__Texto del documento__:
——

Bajamos apresurados del metro y comenzamos a caminar rápido para no llegar atrasados. Al girar una de las esquinas vemos la imponente estructura metálica de la Torre Eiffel, la sentimos cálida, realmente, es una conocida que se torna amigable conforme nos acercamos. Cruzamos el Sena El sol luce espléndido y dibuja las sombras de cientos de personas que en perfecta formación de sierpe hacen fila para llegar al ascensor que nos subirá a la Torre. Primera sorpresa, el ascensor, solo, sube la primera planta nos quedan 347 escalones para llegar a la 2da planta. Morgana comienza a subir, rápidamente, con el ímpetu de sus casi seis años. Vamos tras ella y a su velocidad. Aprovechamos los descansos que tiene la escalera para admirar la preciosidad que es París y respirar. Morgana nos lleva a una velocidad que no queríamos, ni modo, hay que ir tras ella. Segunda planta con el aire que se nos escapa volvemos al ascensor y de allí, hasta la punta. ¡Que decirles! ¡Fabuloso! La imagen de Eiffel y su sueño se hace nuestro y pienso en los míos. Seguiré tras ellos, ahora, con más anhelo y decisión. Soñar en París todo se hace posible. La vista desde sus 330 m de altura es apoteósica, ver el diagrama de sus calmas calles y monumentos llenos de vida es un placer.

——

__Material extraído__:
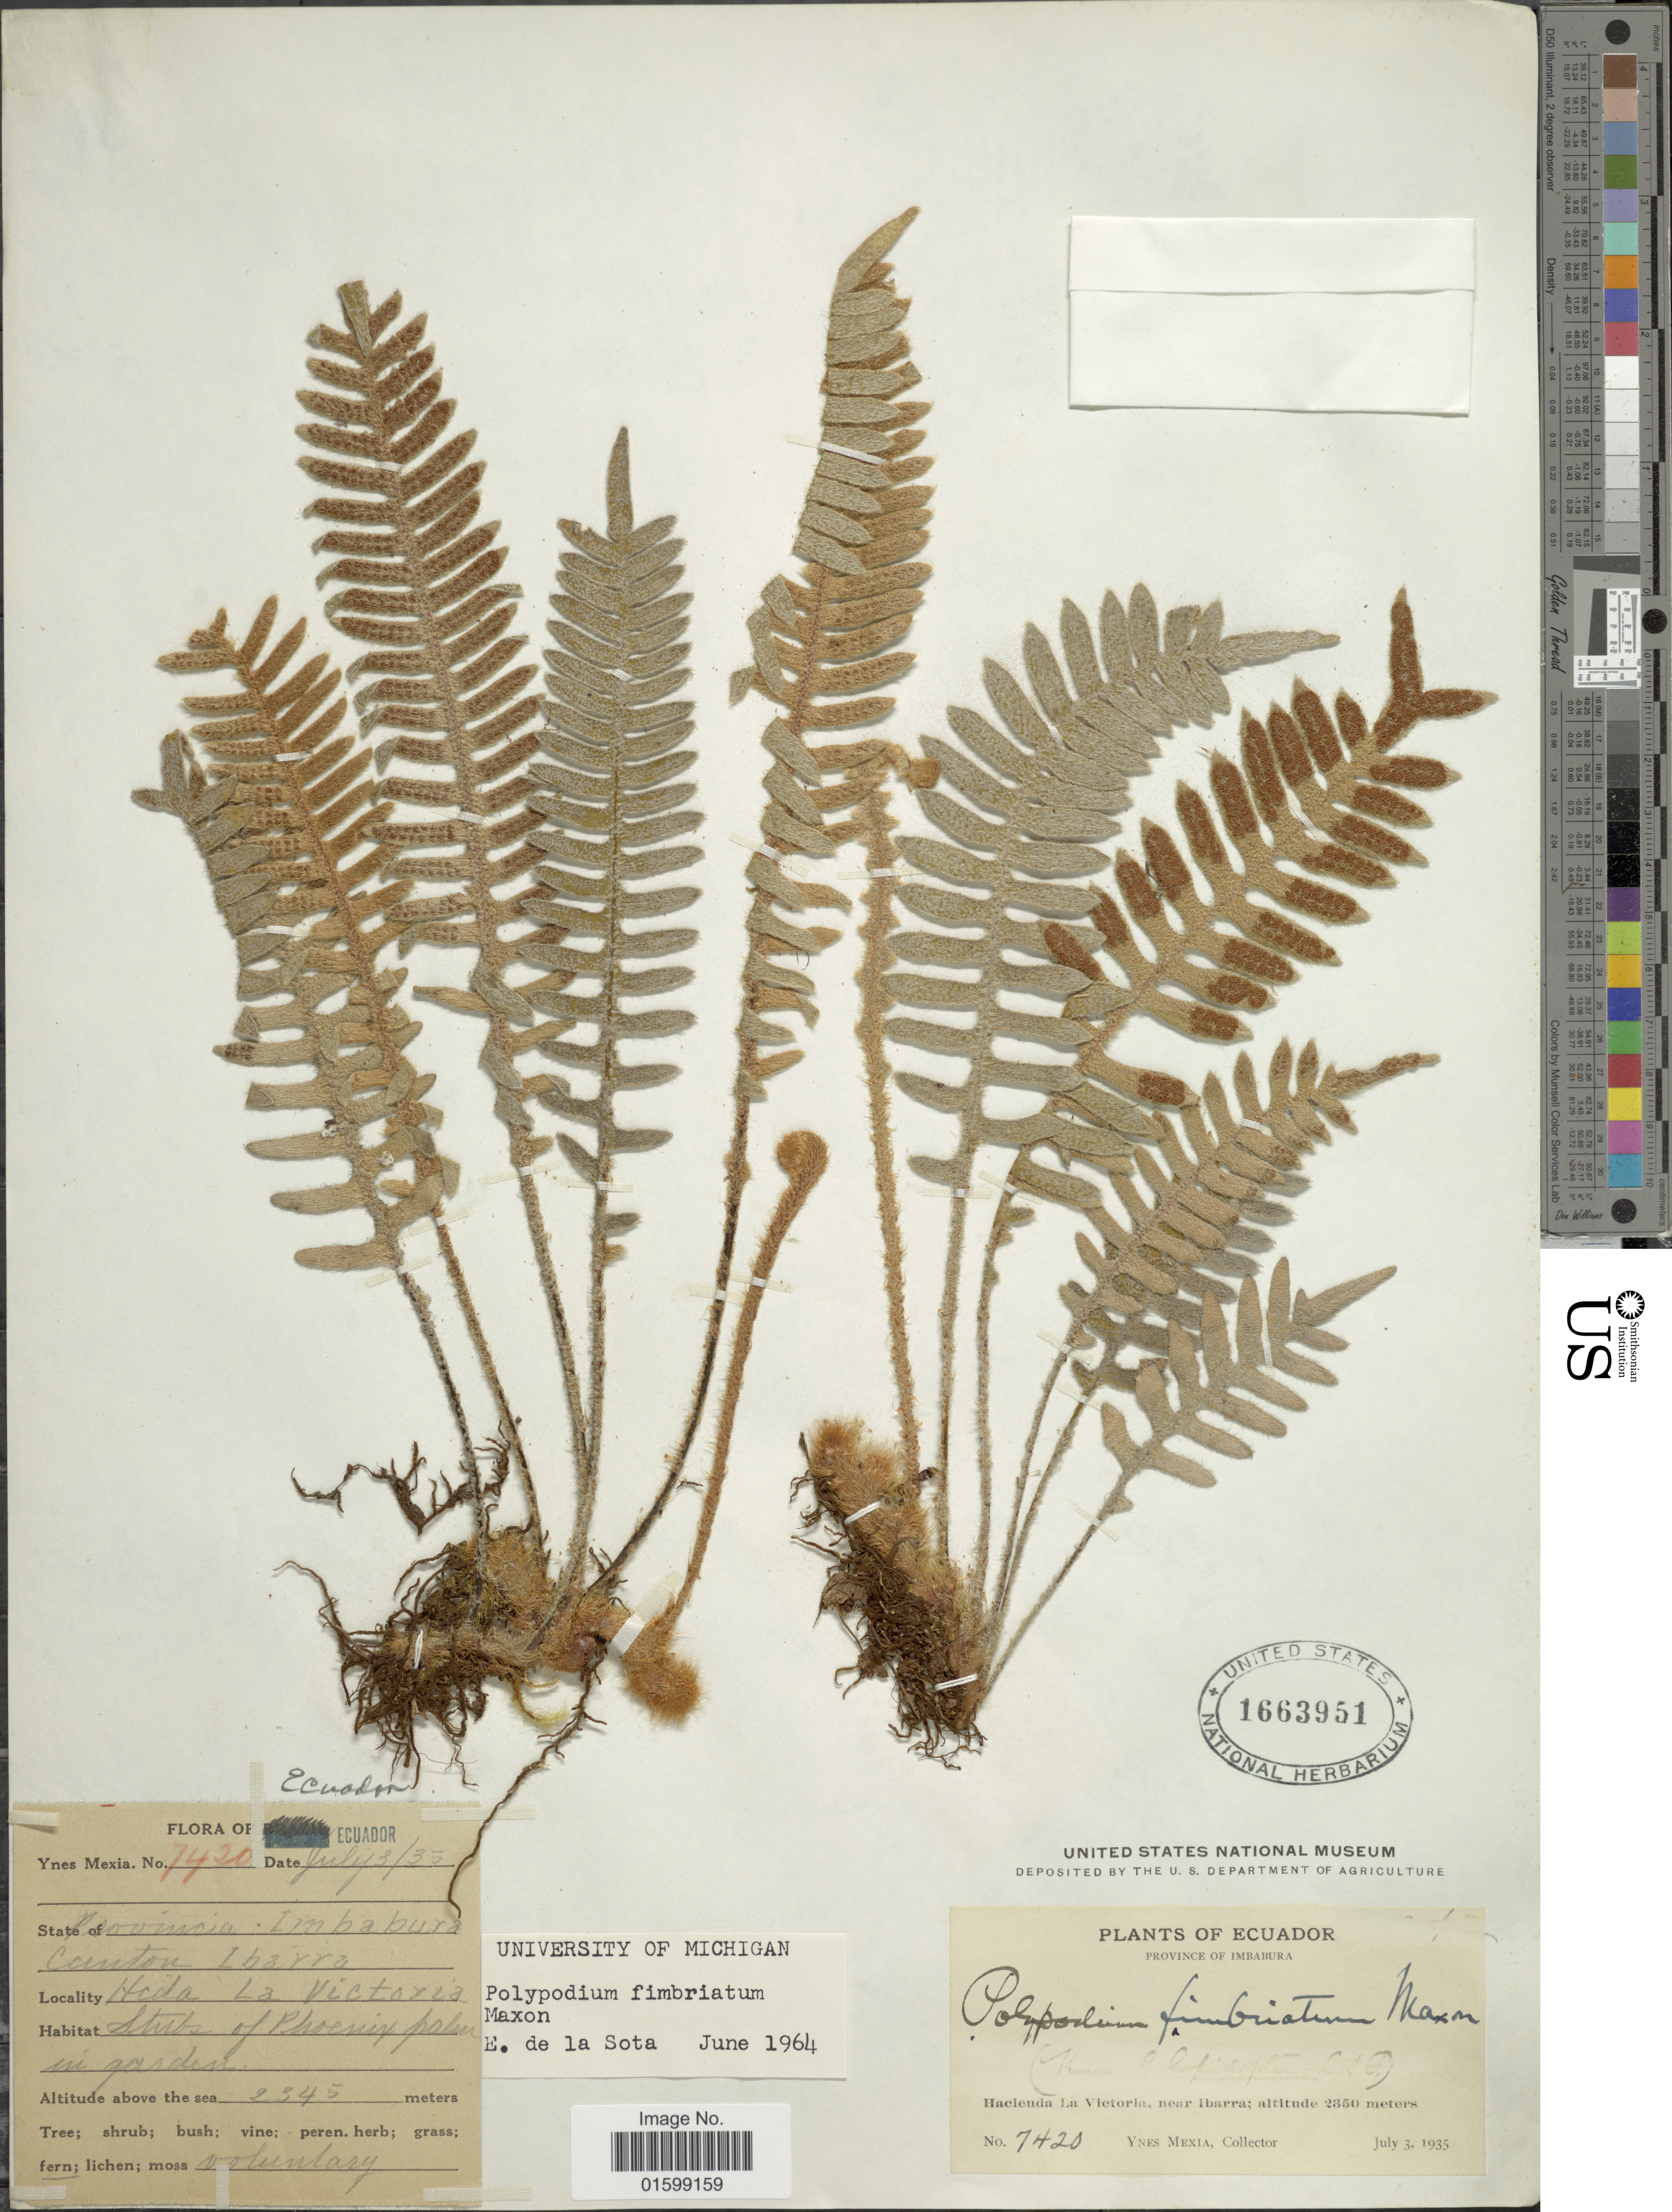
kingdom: Plantae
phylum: Tracheophyta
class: Polypodiopsida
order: Polypodiales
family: Polypodiaceae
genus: Pleopeltis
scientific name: Pleopeltis fimbriata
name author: (Maxon) A.R. Sm.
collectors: Y. Mexia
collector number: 7420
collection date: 1935-07-03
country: Ecuador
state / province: Imbabura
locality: Hacienda La Victoria, near Ibarram canton Ibarra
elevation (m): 2345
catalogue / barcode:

——

__Instrucción dada__: Enumera, en el orden en que aparecen, todos los lugares que el relato de la subida a la Torre Eiffel designa con nombre propio.

__Resultado obtenido__: Torre Eiffel, el Sena, París.